Mittwoch, 27. Juli 2011
Anschlag im afghanischen Kandahar: Bürgermeister stirbt bei Attentat
Unter einem Turban versteckt ein Attentäter im afghanischen Kandahar seinen Sprengsatz. Bei dem Anschlag im Rathaus der zweitgrößten Stadt des Landes stirbt der Bürgermeister. Erst vor wenigen Wochen war der Bruder des Präsidenten Karsai in der Stadt ermordet worden.
Kandahar ist immer wieder Schauplatz von Gewalt - in diesem Haus war es zu einem Feuergefecht mit mehreren Toten gekommen.
(Foto: AP)
Der Bürgermeister der südafghanischen Stadt Kandahar ist bei einem Selbstmordanschlag getötet worden. Nach Polizeiangaben zündete der Attentäter den unter seinem Turban versteckten Sprengsatz, als sich Bürgermeister Ghulam Haidar Hameedi im Innenhof des Rathauses mit Bewohnern der zweitgrößten Stadt Afghanistans unterhielt.
Die Explosion habe auch einen Zivilisten getötet und einen weiteren verletzt, hieß es. Den Angaben zufolge konnte der Attentäter unbemerkt von den Wachen in das Gebäude eindringen.
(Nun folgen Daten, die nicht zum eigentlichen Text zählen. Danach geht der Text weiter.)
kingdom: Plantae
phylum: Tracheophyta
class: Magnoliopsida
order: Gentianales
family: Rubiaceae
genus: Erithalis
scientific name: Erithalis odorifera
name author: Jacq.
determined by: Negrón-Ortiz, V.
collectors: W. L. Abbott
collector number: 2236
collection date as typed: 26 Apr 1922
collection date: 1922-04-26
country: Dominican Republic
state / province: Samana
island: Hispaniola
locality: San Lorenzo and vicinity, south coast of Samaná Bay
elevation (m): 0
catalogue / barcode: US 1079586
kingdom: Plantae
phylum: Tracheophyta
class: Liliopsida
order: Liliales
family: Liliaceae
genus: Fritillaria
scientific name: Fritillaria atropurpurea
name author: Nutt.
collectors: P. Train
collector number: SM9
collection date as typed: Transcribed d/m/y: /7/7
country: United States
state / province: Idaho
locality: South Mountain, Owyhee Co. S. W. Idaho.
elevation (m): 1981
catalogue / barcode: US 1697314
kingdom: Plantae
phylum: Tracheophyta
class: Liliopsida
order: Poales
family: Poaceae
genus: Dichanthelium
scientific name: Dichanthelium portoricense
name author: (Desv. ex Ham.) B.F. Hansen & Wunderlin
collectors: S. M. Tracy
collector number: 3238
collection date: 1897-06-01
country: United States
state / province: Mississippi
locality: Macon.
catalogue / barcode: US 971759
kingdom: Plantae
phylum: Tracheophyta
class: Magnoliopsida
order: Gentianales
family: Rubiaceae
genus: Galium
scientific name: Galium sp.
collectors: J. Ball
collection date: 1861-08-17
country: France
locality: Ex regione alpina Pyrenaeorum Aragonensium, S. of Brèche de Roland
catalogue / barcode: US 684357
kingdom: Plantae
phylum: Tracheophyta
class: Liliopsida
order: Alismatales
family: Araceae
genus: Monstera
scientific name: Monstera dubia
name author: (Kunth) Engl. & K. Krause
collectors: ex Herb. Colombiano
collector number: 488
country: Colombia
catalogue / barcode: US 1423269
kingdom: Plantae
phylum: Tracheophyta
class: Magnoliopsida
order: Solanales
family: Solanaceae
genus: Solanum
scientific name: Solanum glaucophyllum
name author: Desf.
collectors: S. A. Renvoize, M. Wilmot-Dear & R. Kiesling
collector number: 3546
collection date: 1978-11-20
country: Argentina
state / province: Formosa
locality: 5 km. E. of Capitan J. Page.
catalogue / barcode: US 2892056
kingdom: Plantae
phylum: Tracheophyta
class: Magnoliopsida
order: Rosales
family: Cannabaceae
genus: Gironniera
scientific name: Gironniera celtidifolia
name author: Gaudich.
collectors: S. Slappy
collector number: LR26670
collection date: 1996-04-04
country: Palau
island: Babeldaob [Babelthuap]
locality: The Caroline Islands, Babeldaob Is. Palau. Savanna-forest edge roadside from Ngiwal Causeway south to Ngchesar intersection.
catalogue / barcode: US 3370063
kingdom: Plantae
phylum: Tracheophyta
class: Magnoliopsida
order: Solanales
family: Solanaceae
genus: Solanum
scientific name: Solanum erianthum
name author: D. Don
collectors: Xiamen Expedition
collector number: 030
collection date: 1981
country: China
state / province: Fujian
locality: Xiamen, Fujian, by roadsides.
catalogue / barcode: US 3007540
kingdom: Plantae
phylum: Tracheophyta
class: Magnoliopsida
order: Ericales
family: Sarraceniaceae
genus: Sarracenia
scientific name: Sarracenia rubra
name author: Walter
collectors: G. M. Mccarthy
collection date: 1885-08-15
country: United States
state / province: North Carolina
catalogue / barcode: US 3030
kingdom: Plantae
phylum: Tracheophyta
Bürger hatten nach Angaben von Teilnehmern mit dem Bürgermeister über den Abriss ihrer Häuser gesprochen, die nach Auffassung der Stadtverwaltung illegal errichtet wurden.
Wohnsiedlungen abgerissen
Der Polizeichef von Kandahar erklärte zu den Vorwürfen, in den vergangenen Tagen habe die Stadtverwaltung mehrere illegal errichtete Wohnsiedlungen abreißen lassen. Dabei waren auch drei Mitglieder einer Familie ums Leben gekommen, die sich geweigert hatte, ihr Haus zu räumen. Nach Polizeiangaben war der Täter mit den Opfern verwandt.
Die radikal-islamischen Taliban bekannten sich zu dem Anschlag. Es habe sich um einen Racheakt gehandelt, da der Bürgermeister für den Tod von zwei Kindern und einer Frau verantwortlich sei, sagte Taliban-Sprecher Kari Jussif Ahmadi.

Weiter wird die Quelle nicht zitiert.